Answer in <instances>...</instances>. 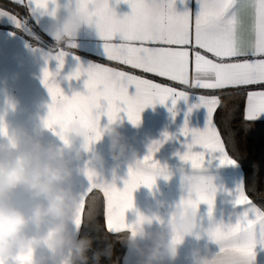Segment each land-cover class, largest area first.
Instances as JSON below:
<instances>
[{
	"label": "snow or ice",
	"instance_id": "obj_1",
	"mask_svg": "<svg viewBox=\"0 0 264 264\" xmlns=\"http://www.w3.org/2000/svg\"><path fill=\"white\" fill-rule=\"evenodd\" d=\"M117 3L120 0H116ZM131 13L118 18L109 5V0H76L79 10H90L95 16L97 31L104 40L106 58L143 73L179 82L189 88L205 90L236 89L244 86L264 85V0H197L199 10L194 15L174 9V0H125ZM25 6L29 11H49V0H12ZM55 4V0H51ZM6 16L17 28H23L25 18L19 13L0 7V17ZM119 36V41L114 38ZM64 51L54 56H45V61L55 59L57 71L47 66L42 73V84L46 87L52 103L44 118V124L56 132L62 140L73 122H78L85 135V146L99 141L104 128L121 119L123 113L132 125H138L141 112L156 103L164 104L169 97L173 116L177 100L187 99L186 91L178 90L167 82H156L119 68L103 64L78 66L67 78H79L86 73L85 91L65 95L56 76L64 63ZM135 86V94L129 95V86ZM199 103L189 107L203 106L206 109L204 128H189L187 120L180 129L181 135L191 137L186 149L177 153L182 162L180 167L182 186L187 195L180 204L197 209L201 203L207 205L209 225L207 236L219 245V250L205 261V264H254L256 248H264V208L258 206L246 194L242 176L234 190L226 193L222 203L230 205L231 215L221 210L220 219L213 218L218 189L213 184L209 169L213 161L221 166L237 167L238 160L230 155L227 145L214 122V112L220 104L218 95H198ZM107 117V124L101 127V117ZM244 119L248 124L264 121V90H249L246 96ZM4 129L0 127V132ZM164 133V140L169 139ZM164 140L153 141L142 159L130 166L128 179L123 188L114 183L96 180V172L85 169L90 186L81 194L84 211L89 210L94 218L102 219L107 232L122 230L136 234L137 228L146 219L137 214L133 223L126 222L125 213L133 208V191L140 185L149 188L155 177L171 174L167 165L154 158ZM65 143L67 141L65 140ZM199 146L201 150H194ZM233 150L238 151L233 143ZM183 165H187V169ZM252 190H256L253 177ZM102 194V195H98ZM264 199V195H261ZM240 209V210H237ZM158 219V218H157ZM83 216L75 221L77 229L82 225ZM180 237H174L178 242ZM20 264H28L29 257L22 255Z\"/></svg>",
	"mask_w": 264,
	"mask_h": 264
},
{
	"label": "crops",
	"instance_id": "obj_2",
	"mask_svg": "<svg viewBox=\"0 0 264 264\" xmlns=\"http://www.w3.org/2000/svg\"><path fill=\"white\" fill-rule=\"evenodd\" d=\"M10 1L12 0H0ZM49 11L56 5L49 0ZM59 5L69 4V0H55ZM76 0H71V6H75ZM20 5V4H18ZM109 5L113 8L118 18H123L131 13V7L125 0H109ZM26 12V17L19 14L21 19L25 18L24 27L17 28L6 16L0 17V116L13 126H24L31 130L37 120L46 118L49 105L52 103L51 97L42 84V73L45 66L52 72L57 71V61L49 59L46 63L45 54L54 56L59 51H64V63L56 76L57 82L63 89L65 95L71 96L74 92H84V81L87 79L86 73H82L77 78L68 79L67 77L75 71L78 66L87 67L89 64H103L108 67L119 68L136 75L145 76V78L155 79L156 82H167L170 86L178 90L186 91L187 99L177 100L175 105V115L169 111L172 107L173 97H169L164 104L156 103L146 107L141 112V120L138 125H132L121 113V119L114 122V126L124 134L126 143L129 146L128 153L119 161H113L109 154V140L107 136H102L100 141L90 146V153H98L103 156V166L93 163L86 164L84 160L78 161L74 165V172L71 178L74 191L83 193L90 186L89 179L85 174V169H95L96 180L105 183H114L117 188H123L124 181L128 179L130 166L135 161L142 159L149 145L156 140H164V133L169 134V139L164 140L159 150L154 154V158L162 165H167L170 175L167 179L164 176H156L155 183L151 188L145 185L138 186L133 191V208L125 213L126 222L133 223L137 219V214L152 217L157 216L166 221L182 197L187 195L186 188L182 186L180 167L182 162L177 153H182L186 149V143L191 142V137H184L180 129L187 120L188 127L203 129L206 122V109L201 106L189 107L199 103L198 95H220L227 92L243 93L242 114L244 117V108L246 105V96L249 90H264V85H249L241 88L239 92L236 89L228 88L224 90H205L199 88H189L181 85L179 82L166 81V78L156 77L154 74L143 73L142 70L133 69L130 66L110 61L106 58L104 51V40L101 38L95 28H82L74 41L70 45L60 47H51L42 37L51 39L47 35V28L51 17L48 12L41 14V11L31 12L25 6L20 5ZM0 7L8 9L3 4ZM174 9L182 13L188 11L194 15L199 10L197 0H174ZM13 13H16L12 11ZM65 8H57V15L63 16ZM119 41V36L114 38V42ZM135 94V86H129V95ZM10 102L14 106H10ZM218 107V106H217ZM216 111V110H215ZM215 113V112H214ZM215 122V121H214ZM107 117H101V127L106 125ZM216 124V123H215ZM58 132V129H56ZM51 129L43 131L42 139L45 142H53L58 146H63L59 136ZM79 144V139L73 142ZM194 150H201L195 146ZM85 159H88L86 156ZM187 169V165H183ZM213 176V184L218 189L216 195V206L213 211V218L220 219L221 210H227L230 205L222 203L226 199V193L234 190L241 177H244L243 170L237 167L221 166L218 161H213V167L209 169ZM28 211V207L24 206ZM240 210V209H237ZM198 219L205 227L209 224L207 205L201 203L198 208ZM81 227V226H80ZM77 229L78 234L80 231ZM152 227H155L153 221ZM199 249L201 254L209 257L219 250V245L212 241L206 233H201L199 237L186 236L183 242L178 246L177 257L171 261V264H191V252ZM256 258L254 264H264V248L259 245L256 248ZM131 254L125 249L122 264H125V258H130Z\"/></svg>",
	"mask_w": 264,
	"mask_h": 264
},
{
	"label": "clouds",
	"instance_id": "obj_3",
	"mask_svg": "<svg viewBox=\"0 0 264 264\" xmlns=\"http://www.w3.org/2000/svg\"><path fill=\"white\" fill-rule=\"evenodd\" d=\"M55 5V13L49 14L47 35L56 47L72 44L82 28L97 30L96 18L90 10H79L76 3L71 6V0L63 6ZM59 7L65 8L63 16L57 15ZM10 106L14 105L10 102ZM0 127L4 129L0 132V264H20L18 258L22 255L29 257L28 264H88L90 259L92 264H101L102 258L108 264H117L113 258L115 243L122 244L131 254L125 258V264H171L186 236L207 234L210 225L205 227L199 221V207L187 208L179 201L166 221L143 215L146 219L135 235L128 230L113 233V239L90 257L92 239L78 234L75 221L81 216L82 224L94 219L91 198L85 212L82 193L74 191L71 178L78 161L84 160L86 164L94 161L95 165L103 166V156L90 153V146L97 141L86 147L78 122H73L64 133V140L56 133L63 146L42 139L43 131L49 129L44 119L37 120L28 130L7 123L0 116ZM102 136L109 140L113 161L126 156L129 146L119 127L114 123L107 125ZM77 139L78 145L73 143ZM232 213V209L225 211L226 215ZM177 235L180 240L174 242ZM209 258L199 249L191 252V264H205Z\"/></svg>",
	"mask_w": 264,
	"mask_h": 264
},
{
	"label": "trees",
	"instance_id": "obj_4",
	"mask_svg": "<svg viewBox=\"0 0 264 264\" xmlns=\"http://www.w3.org/2000/svg\"><path fill=\"white\" fill-rule=\"evenodd\" d=\"M8 9L18 12L26 17L24 8L10 1H0ZM243 93L227 92L220 95V104L214 113V121L226 142L227 150L230 155L235 157L240 163L245 181L246 194L258 206L264 208V121H257L248 124L242 114ZM233 143L238 151L233 150ZM256 177V190H252L253 177ZM102 195V194H98ZM79 235L90 236L92 239V248L88 255L101 249L105 244L113 239L114 234L107 232L102 219L94 218L81 225ZM125 247L120 243L114 245V259L117 264H122ZM88 264H92L91 259ZM101 264H108V261L102 258Z\"/></svg>",
	"mask_w": 264,
	"mask_h": 264
},
{
	"label": "built area",
	"instance_id": "obj_5",
	"mask_svg": "<svg viewBox=\"0 0 264 264\" xmlns=\"http://www.w3.org/2000/svg\"><path fill=\"white\" fill-rule=\"evenodd\" d=\"M42 37L45 39L46 42H48L49 46H51V47H56L55 42H54L52 39L46 38V37H44V36H42ZM62 45H63V44H61L60 46H62ZM60 46H59V47H60Z\"/></svg>",
	"mask_w": 264,
	"mask_h": 264
}]
</instances>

▶ **Goal**:
Count the lines in the material above that contain the string "label". Give only the number.

▶ **Full output**:
5